Immediate (potential service impact)

  1. dashy -- CPU throttled at 98% (490m/500m). Increase CPU limit or investigate high CPU usage.
  2. stirling-pdf -- CPU throttled at 99.7% (299m/300m). Increase CPU limit.
  3. dbaas/mysql-cluster-0 -- Previously OOMKilled. Currently at ~1845Mi with 2Gi limit on mysql container (~90%). Monitor closely or increase limit.
  4. vpa/vpa-admission-certgen -- ImagePullBackOff. Fix image reference.
  5. trading-bot-workers -- 1901Mi across 6 containers, sentiment-analyzer at 2Gi limit. Verify not OOMing.

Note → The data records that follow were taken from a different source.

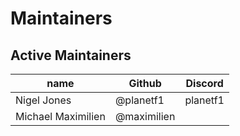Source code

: <!-- SPDX-License-Identifier: CC-BY-4.0 -->
# Maintainers

## Active Maintainers

| name              | Github     | Discord        |
|-------------------|------------|----------------|
| Nigel Jones       | @planetf1  | planetf1       |
| Michael Maximilien| @maximilien|                |
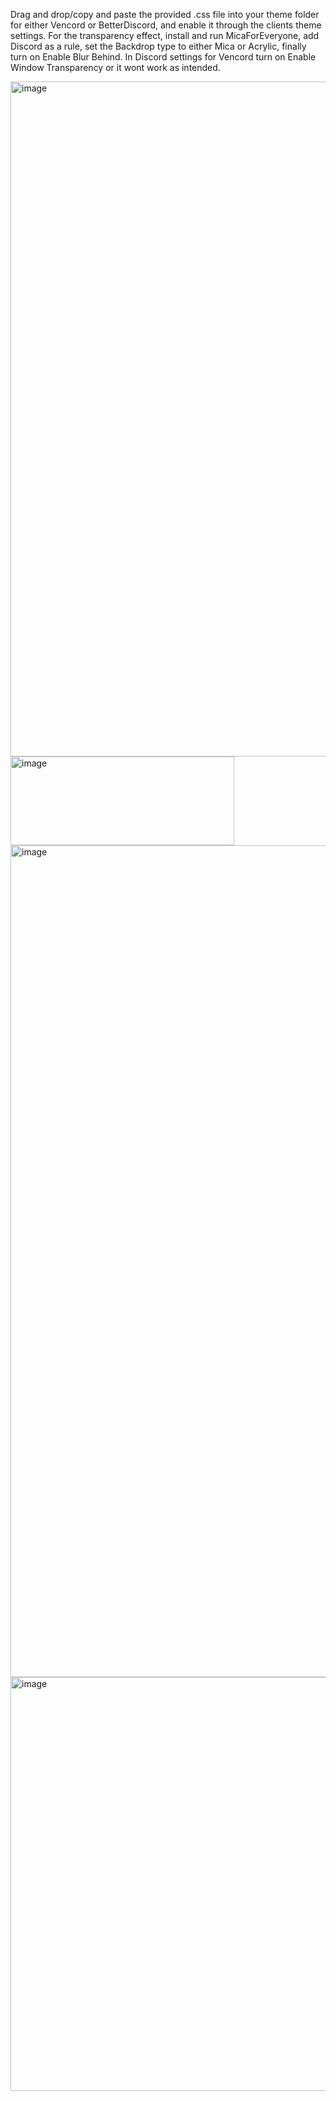 Drag and drop/copy and paste the provided .css file into your theme folder for either Vencord or BetterDiscord, and enable it through the clients theme settings.
For the transparency effect, install and run MicaForEveryone, add Discord as a rule, set the Backdrop type to either Mica or Acrylic, finally turn on Enable Blur Behind.
In Discord settings for Vencord turn on Enable Window Transparency or it wont work as intended.

<img width="1920" height="1080" alt="image" src="https://github.com/user-attachments/assets/929662ab-4b31-455f-9182-d0e04a240f6e" /> <img width="358" height="142" alt="image" src="https://github.com/user-attachments/assets/ed08a88e-f803-4f70-9880-d3c5301f70b8" /> <img width="2560" height="1331" alt="image" src="https://github.com/user-attachments/assets/ec82e96f-aa2c-45ba-ab17-7b37d2cc7432" /> <img width="1623" height="662" alt="image" src="https://github.com/user-attachments/assets/731a7619-a309-4d63-aae8-a17b533f19de" />
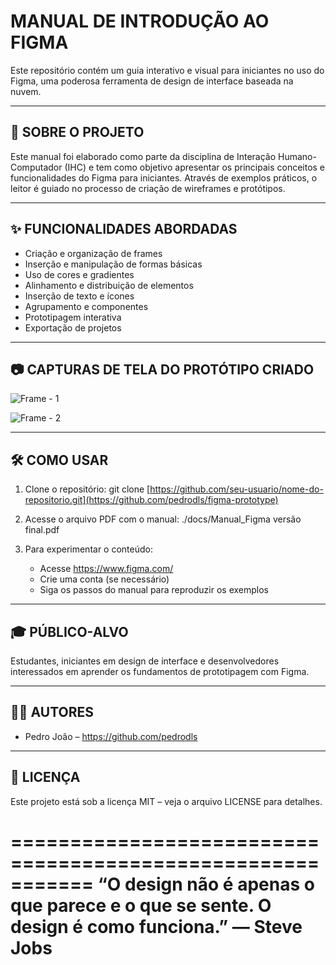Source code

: 
MANUAL DE INTRODUÇÃO AO FIGMA
===========================================================

Este repositório contém um guia interativo e visual para
iniciantes no uso do Figma, uma poderosa ferramenta de
design de interface baseada na nuvem.

-----------------------------------------------------------
📘 SOBRE O PROJETO
-----------------------------------------------------------
Este manual foi elaborado como parte da disciplina de 
Interação Humano-Computador (IHC) e tem como objetivo
apresentar os principais conceitos e funcionalidades do
Figma para iniciantes. Através de exemplos práticos, o 
leitor é guiado no processo de criação de wireframes e
protótipos.

-----------------------------------------------------------
✨ FUNCIONALIDADES ABORDADAS
-----------------------------------------------------------
- Criação e organização de frames
- Inserção e manipulação de formas básicas
- Uso de cores e gradientes
- Alinhamento e distribuição de elementos
- Inserção de texto e ícones
- Agrupamento e componentes
- Prototipagem interativa
- Exportação de projetos

-----------------------------------------------------------
📷 CAPTURAS DE TELA DO PROTÓTIPO CRIADO
-----------------------------------------------------------
![Frame - 1](https://github.com/user-attachments/assets/8f154390-0f80-4213-ba6c-f90aba95e834)

![Frame - 2](https://github.com/user-attachments/assets/edde0bf3-f1b4-4802-876b-f5adcab583e1)


-----------------------------------------------------------
🛠️ COMO USAR
-----------------------------------------------------------
1. Clone o repositório:
   git clone [https://github.com/seu-usuario/nome-do-repositorio.git](https://github.com/pedrodls/figma-prototype)

2. Acesse o arquivo PDF com o manual:
   ./docs/Manual_Figma versão final.pdf

3. Para experimentar o conteúdo:
   - Acesse https://www.figma.com/
   - Crie uma conta (se necessário)
   - Siga os passos do manual para reproduzir os exemplos

-----------------------------------------------------------
🎓 PÚBLICO-ALVO
-----------------------------------------------------------
Estudantes, iniciantes em design de interface e 
desenvolvedores interessados em aprender os fundamentos de 
prototipagem com Figma.

-----------------------------------------------------------
👨‍💻 AUTORES
-----------------------------------------------------------
- Pedro João – https://github.com/pedrodls

-----------------------------------------------------------
📄 LICENÇA
-----------------------------------------------------------
Este projeto está sob a licença MIT – veja o arquivo 
LICENSE para detalhes.

===========================================================
“O design não é apenas o que parece e o que se sente. 
O design é como funciona.” — Steve Jobs
===========================================================
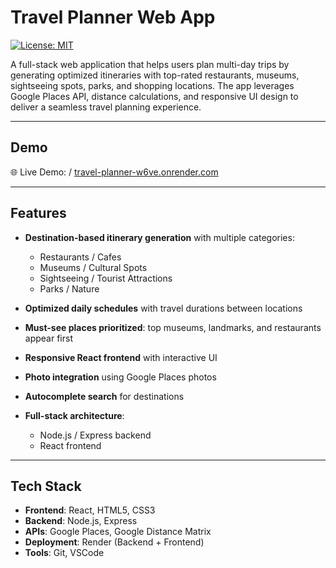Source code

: # Travel Planner Web App

[![License: MIT](https://img.shields.io/badge/License-MIT-yellow.svg)](https://opensource.org/licenses/MIT)

A full-stack web application that helps users plan multi-day trips by generating optimized itineraries with top-rated restaurants, museums, sightseeing spots, parks, and shopping locations. The app leverages Google Places API, distance calculations, and responsive UI design to deliver a seamless travel planning experience.

---

## Demo

🌐 Live Demo: []() / [travel-planner-w6ve.onrender.com](https://travel-planner-w6ve.onrender.com)

---

## Features

- **Destination-based itinerary generation** with multiple categories:
  - Restaurants / Cafes
  - Museums / Cultural Spots
  - Sightseeing / Tourist Attractions
  - Parks / Nature

- **Optimized daily schedules** with travel durations between locations
- **Must-see places prioritized**: top museums, landmarks, and restaurants appear first
- **Responsive React frontend** with interactive UI
- **Photo integration** using Google Places photos
- **Autocomplete search** for destinations
- **Full-stack architecture**:
  - Node.js / Express backend
  - React frontend

---


## Tech Stack

- **Frontend**: React, HTML5, CSS3  
- **Backend**: Node.js, Express  
- **APIs**: Google Places, Google Distance Matrix  
- **Deployment**: Render (Backend + Frontend)  
- **Tools**: Git, VSCode
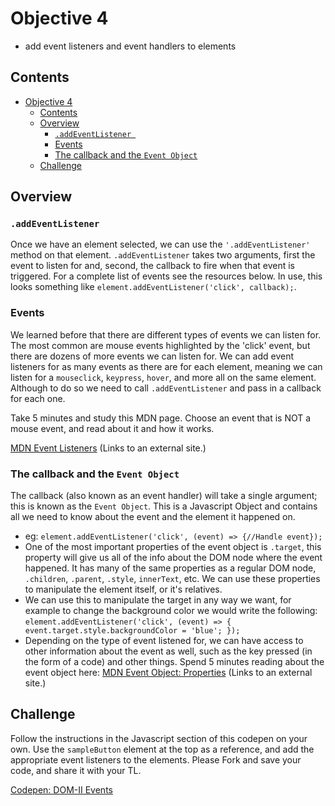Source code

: # Objective 4

- add event listeners and event handlers to elements

## Contents

- [Objective 4](#objective-4)
  - [Contents](#contents)
  - [Overview](#overview)
    - [`.addEventListener `](#addeventlistener-)
    - [Events](#events)
    - [The callback and the `Event Object`](#the-callback-and-the-event-object)
  - [Challenge](#challenge)

## Overview

### `.addEventListener `

Once we have an element selected, we can use the `'.addEventListener'` method on that element. `.addEventListener` takes two arguments, first the event to listen for and, second, the callback to fire when that event is triggered. For a complete list of events see the resources below. In use, this looks something like `element.addEventListener('click', callback);`.

### Events

We learned before that there are different types of events we can listen for. The most common are mouse events highlighted by the 'click' event, but there are dozens of more events we can listen for. We can add event listeners for as many events as there are for each element, meaning we can listen for a `mouseclick`, `keypress`, `hover`, and more all on the same element. Although to do so we need to call `.addEventListener` and pass in a callback for each one.

Take 5 minutes and study this MDN page. Choose an event that is NOT a mouse event, and read about it and how it works.

[MDN Event Listeners](https://developer.mozilla.org/en-US/docs/Web/Events) (Links to an external site.)

### The callback and the `Event Object`

The callback (also known as an event handler) will take a single argument; this is known as the `Event Object`. This is a Javascript Object and contains all we need to know about the event and the element it happened on.

- eg: `element.addEventListener('click', (event) => {//Handle event});`
- One of the most important properties of the event object is `.target`, this property will give us all of the info about the DOM node where the event happened. It has many of the same properties as a regular DOM node, `.children`, `.parent`, `.style`, `innerText`, etc. We can use these properties to manipulate the element itself, or it's relatives.
- We can use this to manipulate the target in any way we want, for example to change the background color we would write the following: `element.addEventListener('click', (event) => { event.target.style.backgroundColor = 'blue'; });`
- Depending on the type of event listened for, we can have access to other information about the event as well, such as the key pressed (in the form of a code) and other things. Spend 5 minutes reading about the event object here: [MDN Event Object: Properties](https://developer.mozilla.org/en-US/docs/Web/API/Event#Properties) (Links to an external site.)

## Challenge

Follow the instructions in the Javascript section of this codepen on your own. Use the `sampleButton` element at the top as a reference, and add the appropriate event listeners to the elements. Please Fork and save your code, and share it with your TL.

[Codepen: DOM-II Events](https://codepen.io/lambdaschool/pen/gqmrwx?editors=0010)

Medium Priority (resource waste or risk)

  1. kms/kms-web-page -- Guaranteed QoS at 500m CPU / 512Mi, but only uses 0m/10Mi. Massive overprovisioning.
  2. ollama/ollama -- Requests 4Gi memory but uses 11Mi (GPU model in VRAM). If not using CPU memory, reduce request.
  3. resume/printer -- Requests 1Gi memory but uses 109Mi. Consider reducing.
  4. nvidia-driver-daemonset -- No limits set, using 1168Mi. Standard for driver but worth noting.
  5. servarr/flaresolverr -- At 58% memory (148Mi/256Mi). Trending toward limit.

Low Priority (optimization opportunities)

  1. Multiple pods in the monitoring namespace have generous limits but low actual usage (node-exporters at 9-24Mi with 800Mi limits).
  2. crowdsec-agent pods have Guaranteed QoS (req=limit) at 500m/250Mi but use only 3-13m CPU and 43-48Mi memory.
  3. Many edge-tier pods using <10% of their memory limits -- VPA recommendations could help right-size.